Of female respondents who identified themselves as married with two living children, nearly 90 percent say they don’t want more children if they have at least one son, but that number falls to about 62 percent if the women have two girls, according to the National Family Health Survey. 

In some states, such as underdeveloped Bihar, 80 percent of women with two daughters and no sons said they wanted to have another child, the survey said. 

Women face great social pressure to produce a male child in this nation where the cultural preference for boys is rooted in the custom of dowry, with families often going into debt to provide gifts for the groom’s family. 

“We still have much to do to reduce the discrimination against girls and in tackling this son preference,” said A.K. Shiv Kumar, a development economist and an adviser to UNICEF. 

The data revealed that India’s social indicators are dragging – mostly due to poor access to health care and information – even as the country shows strong economic growth. India’s economy is likely to expand by 9.2 percent in the fiscal year that ends in March. 

In an indication that women lack adequate legal protection, nearly 45 percent of married women between the ages of 20 and 24 were married before India’s legal age of 18, the survey showed. Families still arrange most Indian marriages, especially when the couple marries young. 

Also, 16 percent of women surveyed between the ages of 15 and 19 said they were pregnant at the time of the survey. The data shows that rural women get pregnant much younger than those in urban areas. 

Kumar added that the numbers highlighted the low priority health care had in policy planning. India allocates just 2 percent of its federal government spending to health related costs, compared with 16 percent in a developed nation such as France, according to UNICEF data. 

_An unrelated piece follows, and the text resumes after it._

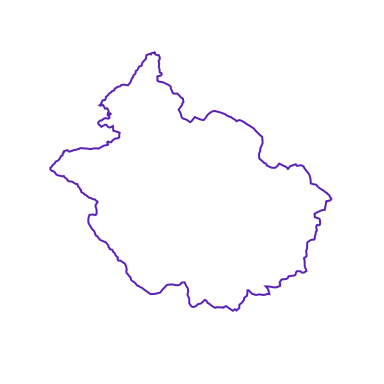 the district of Dien Bien Dong, Điện Biên, Vietnam, rotated 140°
{"feature_id": "81297802B35707987060986", "entity_name": "Dien Bien Dong", "entity_type": "district", "adm_level": 2, "iso_a3": "VNM", "parent_name": "Vietnam", "parent_adm1": "Điện Biên", "projection": "natural_earth1", "projection_center": [103.27, 21.233], "detail": "fine", "context": "isolated", "style": "outline", "palette": "violet", "viewbox_px": 384, "rotation_deg": 140, "n_neighbors": 0, "source": "geoboundaries", "source_scale": "gbopen_adm2", "svg_char_len": 6024}
<svg xmlns="http://www.w3.org/2000/svg" viewBox="0 0 384 384"><g transform="rotate(140 192 192)"><path d="M101.8,93.0L96.2,97.6L95.6,97.8L95.5,98.4L95.2,98.6L94.5,98.4L93.3,97.4L92.5,97.4L91.5,96.7L90.0,96.9L89.5,97.5L89.5,99.6L88.9,101.2L89.4,103.0L89.3,104.6L89.8,105.7L90.3,108.3L91.8,112.8L92.3,115.6L92.1,117.6L93.8,119.7L95.5,122.2L95.4,122.6L94.3,123.7L92.4,126.6L90.9,130.2L90.6,138.0L90.1,139.8L90.6,141.3L91.5,142.6L94.6,144.4L94.9,144.8L94.6,146.4L94.7,146.6L100.3,148.7L103.2,148.0L103.7,148.0L103.8,148.3L103.6,149.2L103.7,150.5L105.0,153.1L106.9,157.7L107.2,157.8L109.1,157.1L111.9,156.9L112.9,157.2L115.4,159.4L117.7,164.3L117.2,165.1L117.1,166.3L118.2,168.0L118.0,168.4L118.9,174.2L118.6,175.0L116.2,178.1L113.2,179.8L111.6,181.5L106.7,183.9L105.4,185.4L102.8,189.1L103.3,191.8L103.9,197.9L103.8,200.9L105.4,206.2L106.4,208.6L107.4,212.7L108.9,215.9L109.6,216.7L110.3,217.1L112.4,217.5L112.5,219.6L113.5,222.2L114.0,224.5L115.2,225.9L115.2,226.7L115.9,227.5L116.6,230.3L118.8,234.2L122.5,239.5L124.7,240.7L128.6,241.2L130.1,241.1L135.9,239.6L136.6,239.6L137.8,240.6L139.7,243.4L141.6,247.6L147.3,246.5L148.6,246.8L149.7,250.8L151.7,254.2L151.9,254.9L151.7,256.4L150.8,258.0L150.0,260.0L149.3,263.7L143.5,265.1L142.4,266.2L141.0,266.2L140.3,267.0L139.8,268.2L138.9,269.3L139.6,271.2L139.9,276.8L141.9,278.3L142.9,279.5L143.1,280.2L142.3,282.6L141.9,284.6L140.6,286.4L140.8,288.2L143.5,294.4L146.4,297.9L146.7,298.7L146.8,299.9L145.4,301.1L144.5,302.7L143.2,302.5L141.6,301.4L140.9,301.3L139.7,301.5L139.3,302.0L139.0,302.9L139.8,304.0L139.8,304.5L138.0,306.9L137.1,309.0L134.8,311.2L133.2,314.0L131.0,314.7L130.0,316.4L129.5,318.2L130.8,319.3L131.4,320.4L131.5,321.2L130.8,322.5L130.8,322.9L132.0,322.9L132.5,323.9L133.1,324.2L134.3,324.3L135.0,323.8L135.7,325.0L137.1,325.4L138.2,326.0L139.0,326.1L141.7,323.7L146.4,323.1L147.3,322.7L149.6,321.1L151.9,322.1L155.5,320.5L157.4,320.8L157.9,320.1L159.4,319.0L161.9,319.0L163.3,317.9L164.7,317.8L168.3,315.7L172.3,314.9L172.9,315.3L174.6,317.4L176.4,318.9L177.5,319.4L179.2,319.2L181.7,320.5L182.9,320.4L184.3,320.8L185.0,320.7L186.1,319.8L188.5,320.7L189.7,320.3L191.2,320.6L193.4,320.5L194.2,320.1L196.9,320.2L198.0,319.1L199.2,318.4L199.7,318.4L200.8,319.3L201.7,319.6L204.8,318.1L205.6,317.8L207.1,317.8L206.8,317.2L206.3,316.8L204.4,316.2L204.3,315.5L205.0,311.6L203.5,311.0L203.2,310.5L203.8,307.6L204.3,307.1L205.5,306.8L205.7,306.2L205.1,305.4L204.0,304.7L204.0,304.2L204.3,303.9L204.9,303.9L205.9,304.8L206.9,305.4L207.3,304.7L206.8,303.7L206.9,303.0L207.5,301.9L208.0,301.8L209.2,302.1L210.2,303.6L211.3,304.5L213.5,305.0L215.1,304.7L216.3,305.8L219.1,305.6L219.9,304.5L220.0,303.1L219.6,302.3L219.7,300.6L219.6,300.2L218.0,300.1L216.7,299.6L215.8,299.6L215.0,299.1L214.5,298.6L214.5,296.1L213.9,294.5L212.7,293.9L210.2,293.3L212.9,289.5L210.1,285.4L209.4,283.8L210.3,283.2L212.2,281.3L212.5,280.7L212.8,280.6L214.4,280.9L216.7,282.4L217.5,282.5L220.3,282.5L221.9,282.1L223.1,283.0L223.6,284.4L224.7,284.7L225.0,284.6L225.2,284.2L225.8,282.3L226.2,282.2L229.8,284.2L235.8,285.3L236.6,286.3L239.1,288.5L241.5,289.7L242.6,290.5L243.7,291.9L249.4,297.5L251.0,297.7L252.7,298.6L253.7,298.8L255.3,300.0L257.7,300.7L259.9,301.7L260.4,302.3L260.5,303.9L261.1,304.5L264.1,305.6L264.7,305.2L264.9,304.6L266.2,304.7L267.5,303.3L269.3,303.7L272.5,302.4L273.9,302.2L275.2,302.3L276.7,302.9L278.9,302.2L281.9,302.1L283.2,301.6L285.1,301.5L285.7,300.7L286.0,300.1L285.9,298.4L284.7,296.7L284.4,295.1L284.7,293.1L284.4,291.6L281.2,287.3L279.9,286.6L280.2,285.3L279.5,282.4L279.8,280.4L279.6,279.5L277.2,277.0L276.0,273.1L274.9,272.0L274.8,271.7L275.7,269.3L275.4,267.8L276.0,266.0L275.7,264.9L276.6,263.7L276.8,263.2L276.0,261.1L275.9,259.2L275.3,258.0L274.6,254.0L273.3,252.4L272.7,250.4L271.2,248.8L271.0,246.7L270.6,245.7L270.7,245.0L274.4,243.9L275.6,242.1L275.9,241.0L276.6,239.6L278.3,237.5L279.8,236.4L280.5,236.4L281.3,236.8L282.0,238.1L282.6,238.7L284.9,240.1L285.7,240.2L288.6,238.1L290.6,235.7L291.1,235.0L291.4,233.9L292.3,228.3L292.4,226.9L292.0,225.1L293.6,220.6L293.5,220.0L293.0,219.0L293.2,215.7L293.1,214.1L290.7,209.5L290.4,208.6L290.4,205.2L291.4,203.3L291.2,202.1L291.6,201.3L291.5,200.7L290.6,199.6L290.3,198.8L290.4,197.9L290.9,197.0L290.5,194.9L291.3,192.5L290.9,189.4L292.3,188.3L292.6,187.1L292.4,186.6L290.9,185.5L289.5,180.3L290.2,177.5L292.2,174.1L293.1,173.8L294.2,172.1L294.0,170.7L294.2,168.5L293.9,166.1L295.0,164.3L295.1,163.0L294.1,159.3L294.0,157.7L294.3,155.9L293.4,154.6L292.9,152.6L291.9,150.8L291.1,146.7L289.8,142.3L289.7,141.2L288.9,140.0L285.4,137.5L281.2,135.5L279.7,135.6L277.7,136.2L274.9,136.4L271.9,136.9L270.3,136.6L269.3,136.0L267.7,134.6L266.6,134.0L264.0,130.7L262.1,129.3L260.2,128.7L258.8,129.2L257.9,129.1L255.7,127.5L256.8,124.1L257.1,120.9L259.1,118.0L261.4,116.4L262.6,112.3L264.2,110.1L265.7,108.5L265.9,104.6L265.1,103.2L262.7,102.1L259.4,102.2L256.7,100.8L251.5,101.1L251.2,100.7L250.9,98.8L251.3,97.0L250.7,95.4L249.9,91.5L249.0,88.9L248.3,88.1L247.3,88.0L246.1,86.8L245.3,86.4L243.3,84.1L242.4,83.9L242.1,83.1L240.8,83.1L239.3,82.7L237.1,75.0L236.8,74.6L235.4,74.8L234.6,74.7L233.9,73.5L234.1,72.7L230.4,72.7L228.2,75.2L225.6,75.1L221.8,75.8L220.0,77.4L216.6,77.2L214.6,78.9L212.7,81.0L211.8,80.4L211.4,75.4L209.1,71.9L206.3,70.4L203.7,67.4L201.5,66.0L199.9,65.6L198.4,64.0L197.5,65.5L196.1,69.2L196.2,72.3L192.9,69.2L190.7,66.5L189.3,65.2L187.8,64.4L184.9,63.5L183.9,64.7L183.4,65.0L183.4,65.7L182.7,66.6L179.6,67.4L175.7,64.7L173.8,64.6L172.4,65.3L171.9,65.2L166.9,62.1L166.0,62.2L163.2,63.9L162.7,63.9L160.4,62.1L159.8,61.1L159.6,59.7L158.3,58.4L155.2,57.9L154.4,59.7L153.3,62.8L149.9,67.0L148.8,69.2L148.1,69.5L147.1,69.1L145.3,69.3L142.4,73.5L140.1,74.8L136.7,78.7L135.9,79.2L134.9,79.2L131.8,78.9L130.4,78.1L129.0,77.0L127.6,77.6L126.6,79.0L125.3,79.6L122.6,81.9L121.0,82.2L119.5,85.3L117.8,86.3L117.2,86.2L115.9,84.8L115.2,84.8L114.5,85.1L113.0,86.9L111.7,89.0L111.9,90.2L114.1,93.8L112.2,96.5L108.8,95.9L104.4,94.6L102.7,93.8L101.8,93.0Z" fill="none" stroke="#5b21b6" stroke-width="2"/></g></svg>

The first set of data was released earlier this month and showed that almost half of India’s children suffered from malnutrition, putting the country in the same league as Burkina Faso and Cambodia. 

Wednesday’s additional data showed that nearly 80 percent of Indian children between 6 months and 35 months suffered from anemia. 

The survey – the third conducted since 1992-93 – was conducted through face-to-face interviews across India between December 2005 and August 2006.